→ **Task**
Without copying the images, write out all the entries below verbatim.

━━ The input

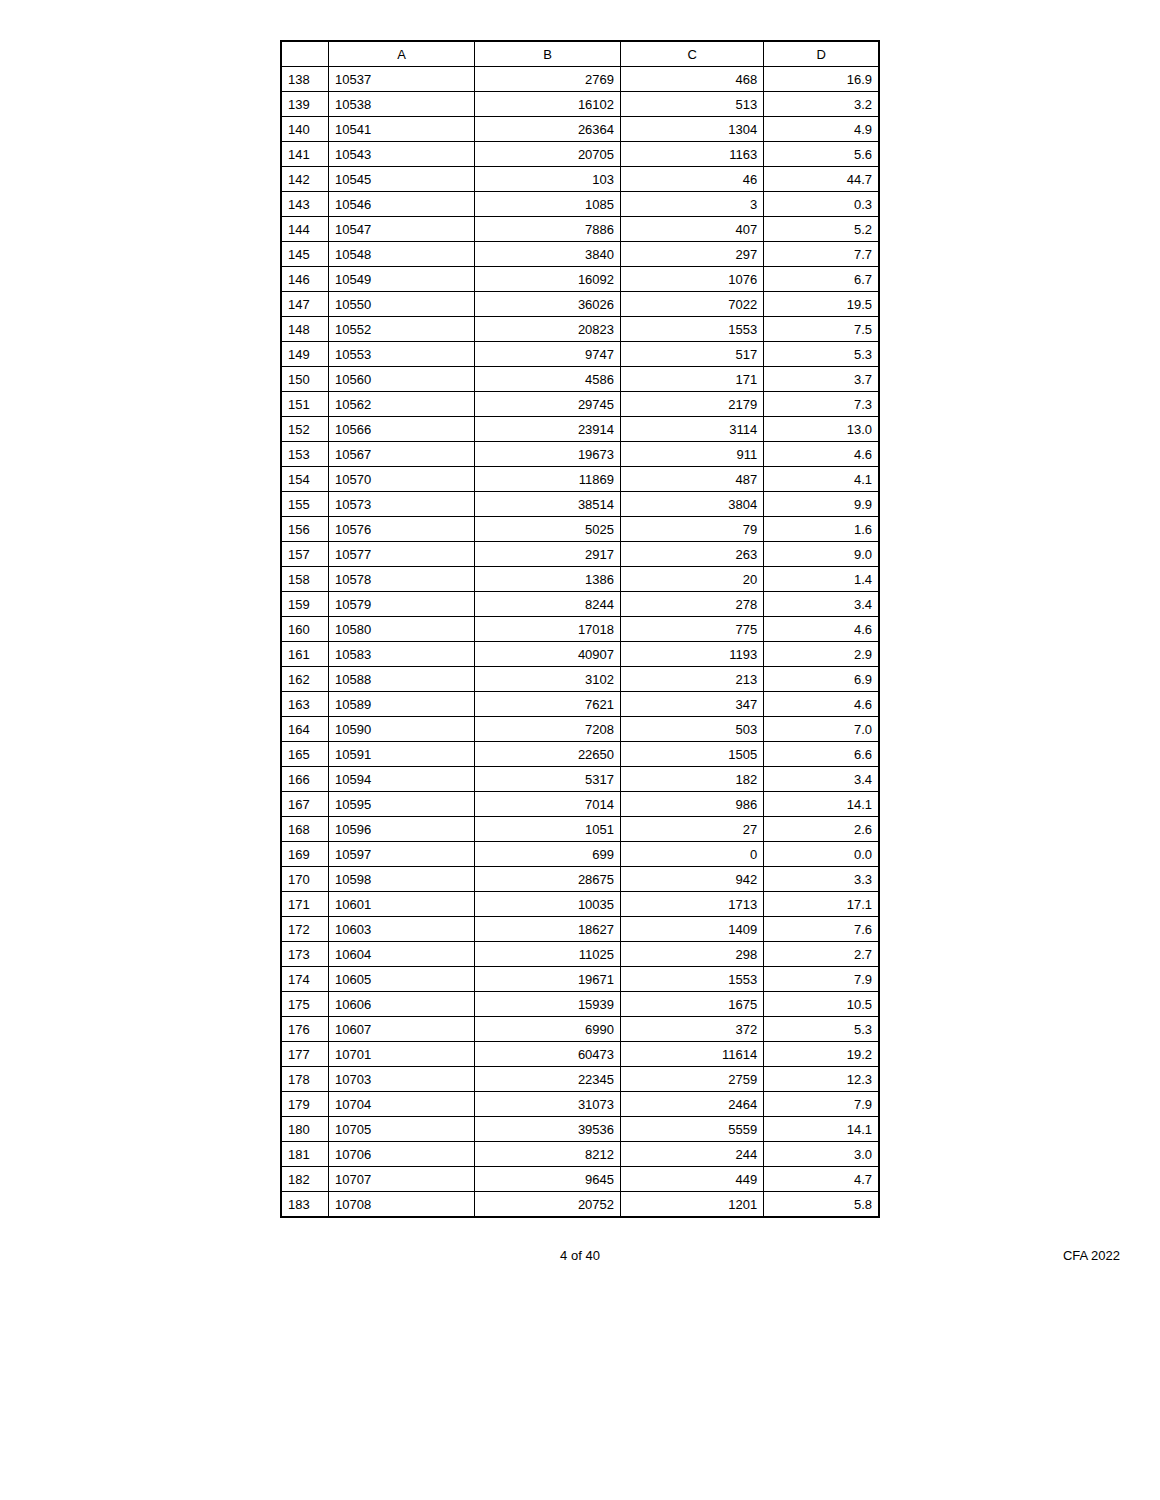| | A | B | C | D |
| --- | --- | --- | --- | --- |
| 138 | 10537 | 2769 | 468 | 16.9 |
| 139 | 10538 | 16102 | 513 | 3.2 |
| 140 | 10541 | 26364 | 1304 | 4.9 |
| 141 | 10543 | 20705 | 1163 | 5.6 |
| 142 | 10545 | 103 | 46 | 44.7 |
| 143 | 10546 | 1085 | 3 | 0.3 |
| 144 | 10547 | 7886 | 407 | 5.2 |
| 145 | 10548 | 3840 | 297 | 7.7 |
| 146 | 10549 | 16092 | 1076 | 6.7 |
| 147 | 10550 | 36026 | 7022 | 19.5 |
| 148 | 10552 | 20823 | 1553 | 7.5 |
| 149 | 10553 | 9747 | 517 | 5.3 |
| 150 | 10560 | 4586 | 171 | 3.7 |
| 151 | 10562 | 29745 | 2179 | 7.3 |
| 152 | 10566 | 23914 | 3114 | 13.0 |
| 153 | 10567 | 19673 | 911 | 4.6 |
| 154 | 10570 | 11869 | 487 | 4.1 |
| 155 | 10573 | 38514 | 3804 | 9.9 |
| 156 | 10576 | 5025 | 79 | 1.6 |
| 157 | 10577 | 2917 | 263 | 9.0 |
| 158 | 10578 | 1386 | 20 | 1.4 |
| 159 | 10579 | 8244 | 278 | 3.4 |
| 160 | 10580 | 17018 | 775 | 4.6 |
| 161 | 10583 | 40907 | 1193 | 2.9 |
| 162 | 10588 | 3102 | 213 | 6.9 |
| 163 | 10589 | 7621 | 347 | 4.6 |
| 164 | 10590 | 7208 | 503 | 7.0 |
| 165 | 10591 | 22650 | 1505 | 6.6 |
| 166 | 10594 | 5317 | 182 | 3.4 |
| 167 | 10595 | 7014 | 986 | 14.1 |
| 168 | 10596 | 1051 | 27 | 2.6 |
| 169 | 10597 | 699 | 0 | 0.0 |
| 170 | 10598 | 28675 | 942 | 3.3 |
| 171 | 10601 | 10035 | 1713 | 17.1 |
| 172 | 10603 | 18627 | 1409 | 7.6 |
| 173 | 10604 | 11025 | 298 | 2.7 |
| 174 | 10605 | 19671 | 1553 | 7.9 |
| 175 | 10606 | 15939 | 1675 | 10.5 |
| 176 | 10607 | 6990 | 372 | 5.3 |
| 177 | 10701 | 60473 | 11614 | 19.2 |
| 178 | 10703 | 22345 | 2759 | 12.3 |
| 179 | 10704 | 31073 | 2464 | 7.9 |
| 180 | 10705 | 39536 | 5559 | 14.1 |
| 181 | 10706 | 8212 | 244 | 3.0 |
| 182 | 10707 | 9645 | 449 | 4.7 |
| 183 | 10708 | 20752 | 1201 | 5.8 |
4 of 40
CFA 2022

━━━━

→ **Task result**
| | A | B | C | D |
| --- | --- | --- | --- | --- |
| 138 | 10537 | 2769 | 468 | 16.9 |
| 139 | 10538 | 16102 | 513 | 3.2 |
| 140 | 10541 | 26364 | 1304 | 4.9 |
| 141 | 10543 | 20705 | 1163 | 5.6 |
| 142 | 10545 | 103 | 46 | 44.7 |
| 143 | 10546 | 1085 | 3 | 0.3 |
| 144 | 10547 | 7886 | 407 | 5.2 |
| 145 | 10548 | 3840 | 297 | 7.7 |
| 146 | 10549 | 16092 | 1076 | 6.7 |
| 147 | 10550 | 36026 | 7022 | 19.5 |
| 148 | 10552 | 20823 | 1553 | 7.5 |
| 149 | 10553 | 9747 | 517 | 5.3 |
| 150 | 10560 | 4586 | 171 | 3.7 |
| 151 | 10562 | 29745 | 2179 | 7.3 |
| 152 | 10566 | 23914 | 3114 | 13.0 |
| 153 | 10567 | 19673 | 911 | 4.6 |
| 154 | 10570 | 11869 | 487 | 4.1 |
| 155 | 10573 | 38514 | 3804 | 9.9 |
| 156 | 10576 | 5025 | 79 | 1.6 |
| 157 | 10577 | 2917 | 263 | 9.0 |
| 158 | 10578 | 1386 | 20 | 1.4 |
| 159 | 10579 | 8244 | 278 | 3.4 |
| 160 | 10580 | 17018 | 775 | 4.6 |
| 161 | 10583 | 40907 | 1193 | 2.9 |
| 162 | 10588 | 3102 | 213 | 6.9 |
| 163 | 10589 | 7621 | 347 | 4.6 |
| 164 | 10590 | 7208 | 503 | 7.0 |
| 165 | 10591 | 22650 | 1505 | 6.6 |
| 166 | 10594 | 5317 | 182 | 3.4 |
| 167 | 10595 | 7014 | 986 | 14.1 |
| 168 | 10596 | 1051 | 27 | 2.6 |
| 169 | 10597 | 699 | 0 | 0.0 |
| 170 | 10598 | 28675 | 942 | 3.3 |
| 171 | 10601 | 10035 | 1713 | 17.1 |
| 172 | 10603 | 18627 | 1409 | 7.6 |
| 173 | 10604 | 11025 | 298 | 2.7 |
| 174 | 10605 | 19671 | 1553 | 7.9 |
| 175 | 10606 | 15939 | 1675 | 10.5 |
| 176 | 10607 | 6990 | 372 | 5.3 |
| 177 | 10701 | 60473 | 11614 | 19.2 |
| 178 | 10703 | 22345 | 2759 | 12.3 |
| 179 | 10704 | 31073 | 2464 | 7.9 |
| 180 | 10705 | 39536 | 5559 | 14.1 |
| 181 | 10706 | 8212 | 244 | 3.0 |
| 182 | 10707 | 9645 | 449 | 4.7 |
| 183 | 10708 | 20752 | 1201 | 5.8 |
4 of 40
CFA 2022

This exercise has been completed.